La denuncia es de esas que huelen mal, literalmente. En el barrio Babilonia, en plena localidad de Usaquén, los vecinos están viviendo una pesadilla que nadie les responde. Desde hace días conviven con aguas negras saliendo por pisos, baños y cocinas, mientras la Empresa de Acueducto de Bogotá brilla por su ausencia.

Quien encendió las alarmas fue la concejal Heidy Sánchez, que no se quedó callada y lanzó la denuncia públicamente, señalando la negligencia de las entidades distritales frente a un problema que ya supera el nivel de incomodidad y entra en el terreno del riesgo sanitario.

Denuncia ciudadana en Usaquén: Babilonia pide ayuda urgente

El problema está ubicado con nombre propio: Calle 165 entre carreras 14 y 15 , en el barrio Babilonia. No es una queja nueva ni improvisada. Según la comunidad, la Junta de Acción Comunal radicó el reporte formal desde el 15 de abril de 2026, pero hasta hoy nadie ha dado la cara.

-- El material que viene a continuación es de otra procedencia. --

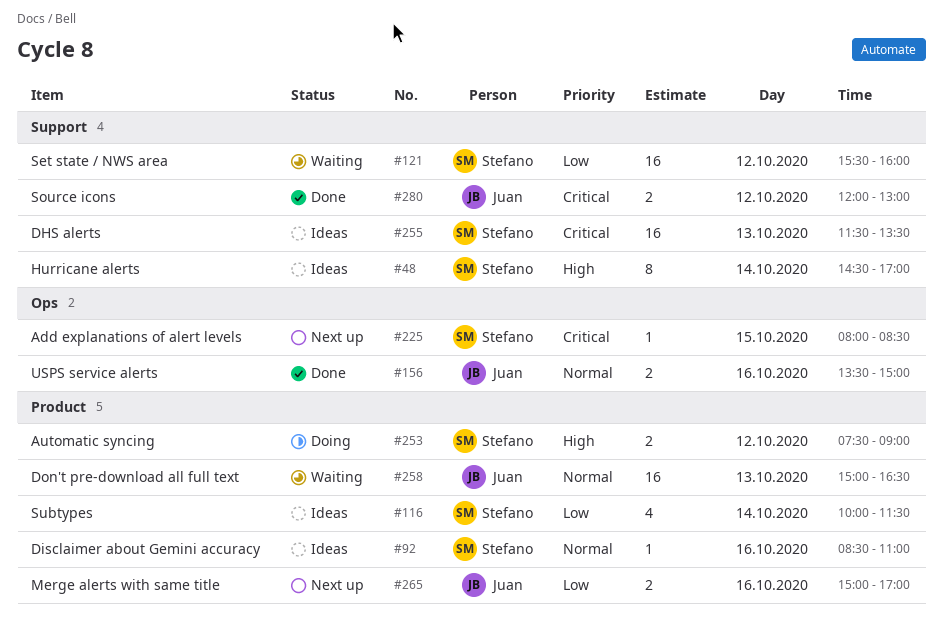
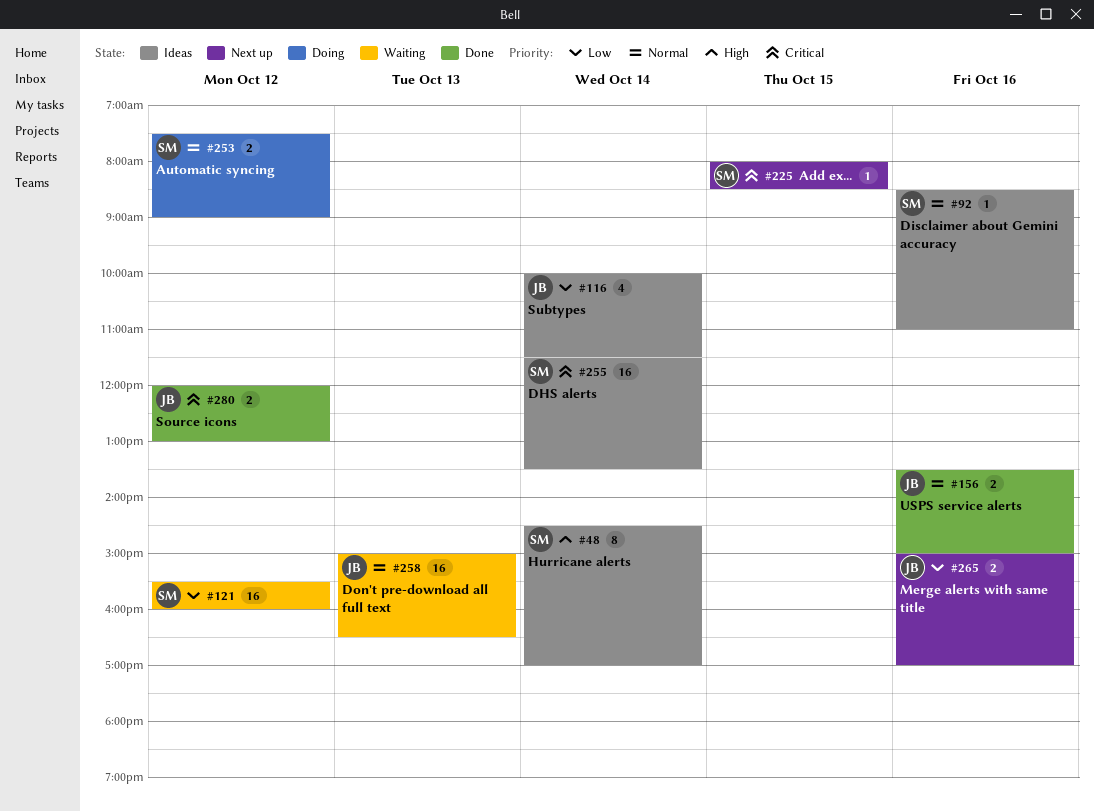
#116, owner: Stefano -> Juan
#253, priority: High -> Normal
#255, day: Oct 13 -> Oct 14

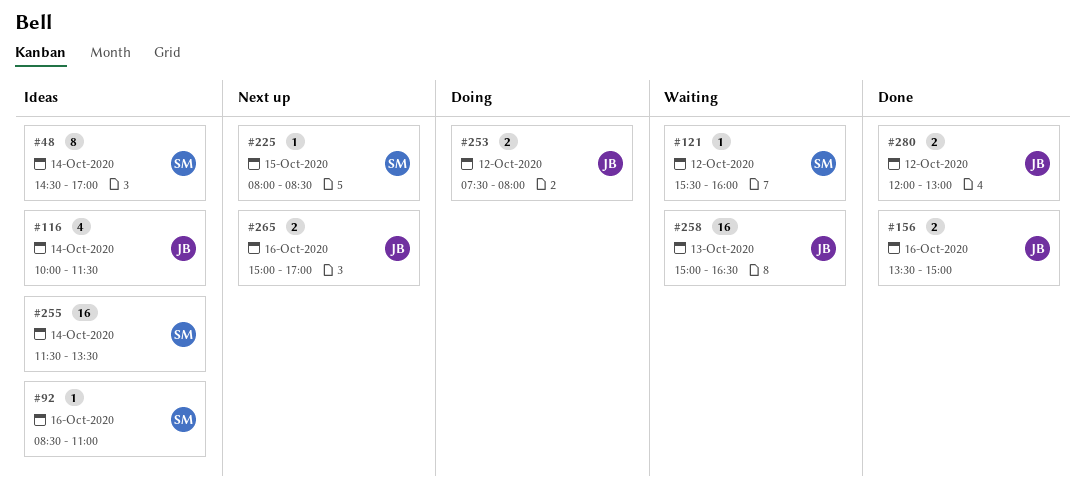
#121, estimate: 16 -> 1
#253, owner: SM -> JB
#253, ends: 09:00 -> 08:00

“Pese a que la Junta de Acción Comunal puso la queja desde el 15 de abril, no se ha atendido”, denunció la concejal Heidy Sánchez, quien pidió de manera directa la intervención tanto del Acueducto de Bogotá como de la Alcaldía Local de Usaquén.

Aguas negras dentro de las casas: la escena es crítica

Lo más grave es que el problema ya entró a las viviendas. No se trata de una alcantarilla rebosada en la calle, sino de aguas residuales saliendo dentro de las casas, mezclándose entre baños, cocinas y desagües.

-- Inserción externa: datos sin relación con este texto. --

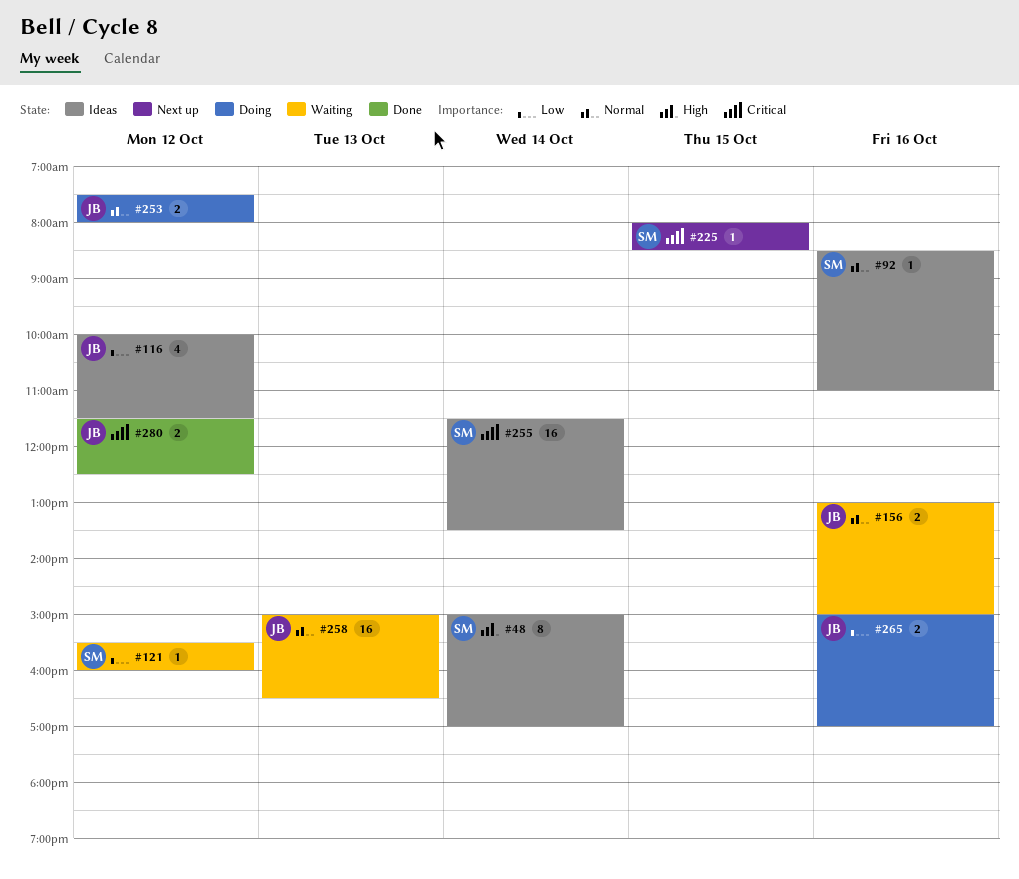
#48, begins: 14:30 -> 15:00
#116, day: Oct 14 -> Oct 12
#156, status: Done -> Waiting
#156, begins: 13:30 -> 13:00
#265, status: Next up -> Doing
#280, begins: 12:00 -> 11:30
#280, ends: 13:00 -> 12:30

Uno de los vecinos lo relató sin rodeos y con evidente preocupación:

“En este momento tenemos la casa inundada. Allá al fondo erupción agua. Primera vez que aquí en la casa sale agua por este orificio, por debajo. El agua sale por aquí, se encuentra con la del baño, sale en el baño, se encuentra con la de la cocina y la de la cocina se mete donde don Joaquín. Todo esto es pura agua negra”.

El testimonio refleja lo que vive el sector: malos olores, posibilidad de enfermedades, daño en las viviendas y una sensación de abandono total.

Cero respuestas del Acueducto y la Alcaldía Local

Según los habitantes, lo más desesperante no es solo el problema, sino el silencio institucional. Han llamado, han reportado, han esperado… y nada. Ni cuadrilla, ni visita técnica, ni aviso.

La concejal Sánchez fue directa en su mensaje:

“Los habitantes del barrio Babilonia están sufriendo la negligencia de Acueducto Bogotá. Exigimos una solución urgente”.

La comunidad se pregunta cómo es posible que, pagando impuestos y servicios cumplidamente, tengan que soportar semanas de aguas negras sin que ninguna entidad actúe.

El riesgo va más allá de la incomodidad

Lo que ocurre en Babilonia no es un simple daño. Las aguas residuales representan riesgo sanitario, foco de infecciones, afectación para niños, adultos mayores y mascotas, además de daños estructurales en las viviendas.

Los vecinos advierten que, si no se atiende pronto, el problema puede empeorar con las lluvias y generar emergencias mayores, como socavaciones o colapsos del sistema de alcantarillado.

La comunidad exige acción inmediata

Los habitantes no están pidiendo favores. Exigen lo básico: que el Acueducto revise la posible falla de alcantarillado o fuga, que se haga una intervención seria y que la Alcaldía Local asuma su papel de control y acompañamiento.

El sentimiento general es de cansancio. Como dicen en el barrio, “el recibo sí llega puntual, pero el arreglo nunca”.

Lo que pasa en Babilonia no es un caso aislado, pero sí un ejemplo claro de cómo la negligencia puede volverse cotidiana si nadie presiona. La concejal ya levantó la voz; ahora la pelota está en la cancha del Acueducto de Bogotá y de la Alcaldía Local de Usaquén.

La pregunta que queda en el aire es sencilla y contundente:
¿van a esperar a que el problema explote más… o van a aparecer antes de que la emergencia sea mayor?

En Babilonia, la paciencia ya se agotó. Y el agua, lamentablemente, no deja de salir.